More than anything else, the troubles in Northern Ireland occupied Conway during the second half of his term as archbishop and primate. He was the leading spokesman of the catholic cause, but never failed to condemn atrocities wherever the responsibility lay: he branded as ‘monsters’ the terrorist bombers on both sides. In 1971 he denounced internment without trial, and the following year he was mainly responsible for highlighting the ill-treatment and even torture of prisoners in Northern Ireland. He repudiated the idea that the conflict was religious in nature, emphasising its social and political dimensions; made repeated appeals for peace, declaring that the majority of the people wanted an end to violence; was the first public figure to ask the question ‘Who in his senses wants to bomb a million protestants into a united Ireland?’; and was openly critical of the British government over conditions in Long Kesh internment camp, and of ‘the cloak of almost total silence’ surrounding violence against the catholic community.
It has been said of him that he was fascinated by the media.

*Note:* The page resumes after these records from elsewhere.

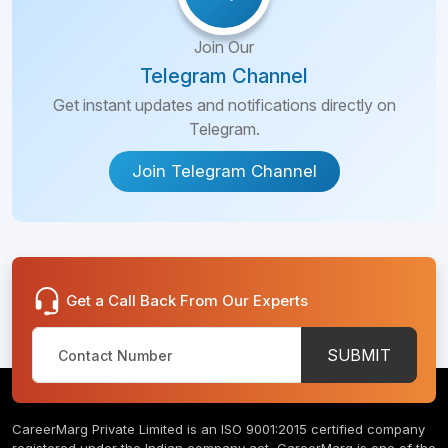
Join Our
Telegram Channel
Get instant updates and notifications directly on
Telegram.
Join Telegram Channel
Get a Call Back From Our Experts
SUBMIT
CareerMarg Private Limited is an ISO 9001:2015 certified company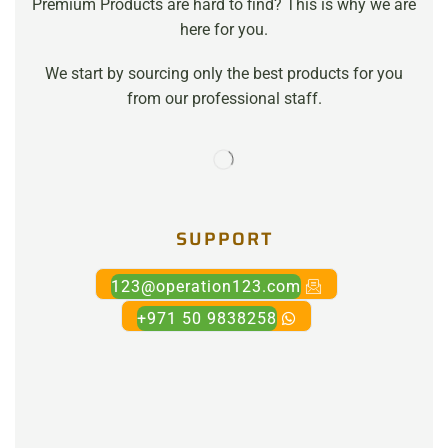
Premium Products are hard to find? This is why we are
here for you.
We start by sourcing only the best products for you
from our professional staff.
SUPPORT
123@operation123.com
+971 50 9838258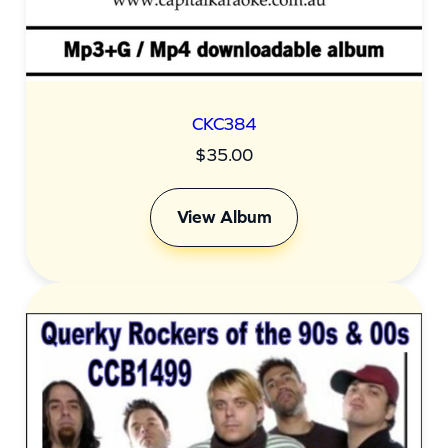
CKC384
$
35.00
View Album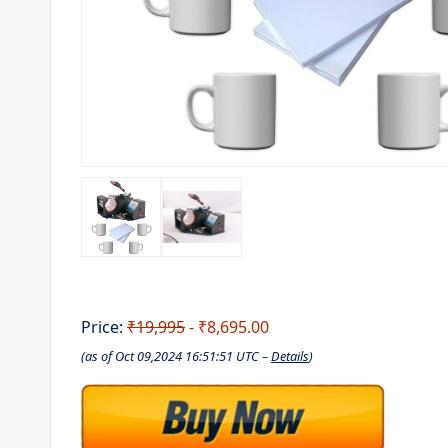
Price:
₹19,995
- ₹8,695.00
(as of Oct 09,2024 16:51:51 UTC –
Details
)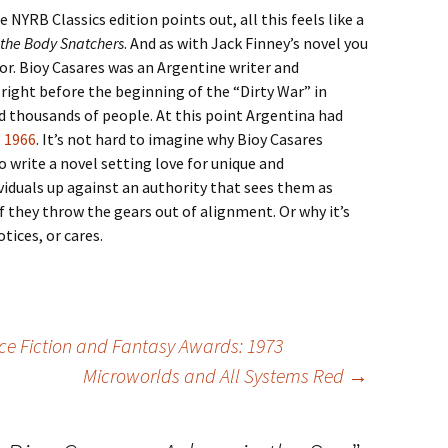
 NYRB Classics edition points out, all this feels like a
 the Body Snatchers
. And as with Jack Finney’s novel you
hor. Bioy Casares was an Argentine writer and
 right before the beginning of the “Dirty War” in
thousands of people. At this point Argentina had
e 1966
. It’s not hard to imagine why Bioy Casares
write a novel setting love for unique and
ividuals up against an authority that sees them as
 they throw the gears out of alignment. Or why it’s
ices, or cares.
ce Fiction and Fantasy Awards: 1973
Microworlds and All Systems Red
→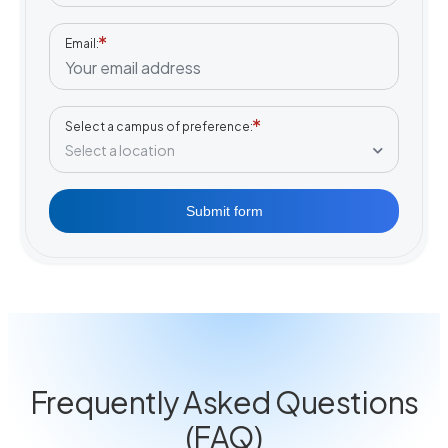
Email
Select a campus of preference
Select a location
Submit form
Frequently Asked Questions
(FAQ)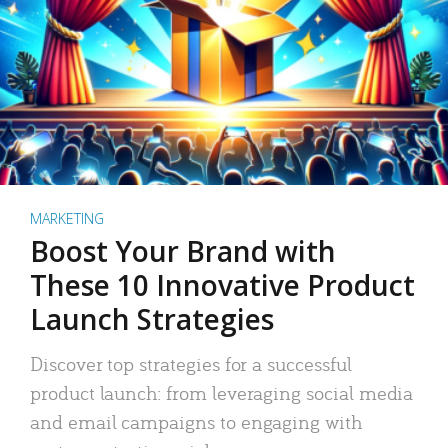
MARKETING
Boost Your Brand with
These 10 Innovative Product
Launch Strategies
Discover top strategies for a successful
product launch: from leveraging social media
and email campaigns to engaging with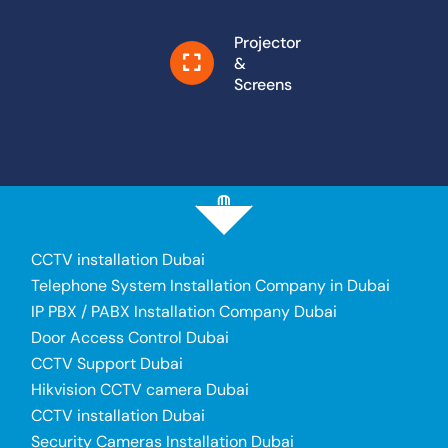
Projector
&
Screens
CCTV installation Dubai
Telephone System Installation Company in Dubai
IP PBX / PABX Installation Company Dubai
Door Access Control Dubai
CCTV Support Dubai
Hikvision CCTV camera Dubai
CCTV installation Dubai
Security Cameras Installation Dubai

He valued access to a wider audience, but had no illusions about the pitfalls involved in giving interviews. The Sunday Independent of 24 April 1977, exactly a week after the cardinal's death, carried a journalist's detailed account of an interview Conway gave him in Armagh in 1975. At the outset it was far from friendly, but the cardinal's patience and kindness won him a measure of respect in the end. To another journalist who had given him unfriendly treatment he was able to say afterwards, addressing him familiarly, ‘You know, T. P., I still like you in spite of your views.’
In January 1977 he underwent surgery in a Dublin hospital, and almost immediately came to know that he was terminally ill. It was the best-kept secret in Ireland until close to the end. On 29 March Conway wrote to his fellow bishops informing them that the prognosis regarding his health was ‘not good, in fact . . . very bad’, and that he was perfectly reconciled to God's will. He was still able to work at his desk until Good Friday (8 April); he died in Armagh on Low Sunday night (17 April 1977). Seven countries were represented at his funeral by six cardinals and many bishops. The apostolic nuncio, the bishops of Ireland, the president and taoiseach, six Irish government ministers, and the secretary of state for Northern Ireland were also among the mourners. The cardinal was laid to rest on the brow of the cathedral hill. The red hat received from Paul VI was suspended from the ceiling of the Lady chapel, joining those of his four immediate predecessors.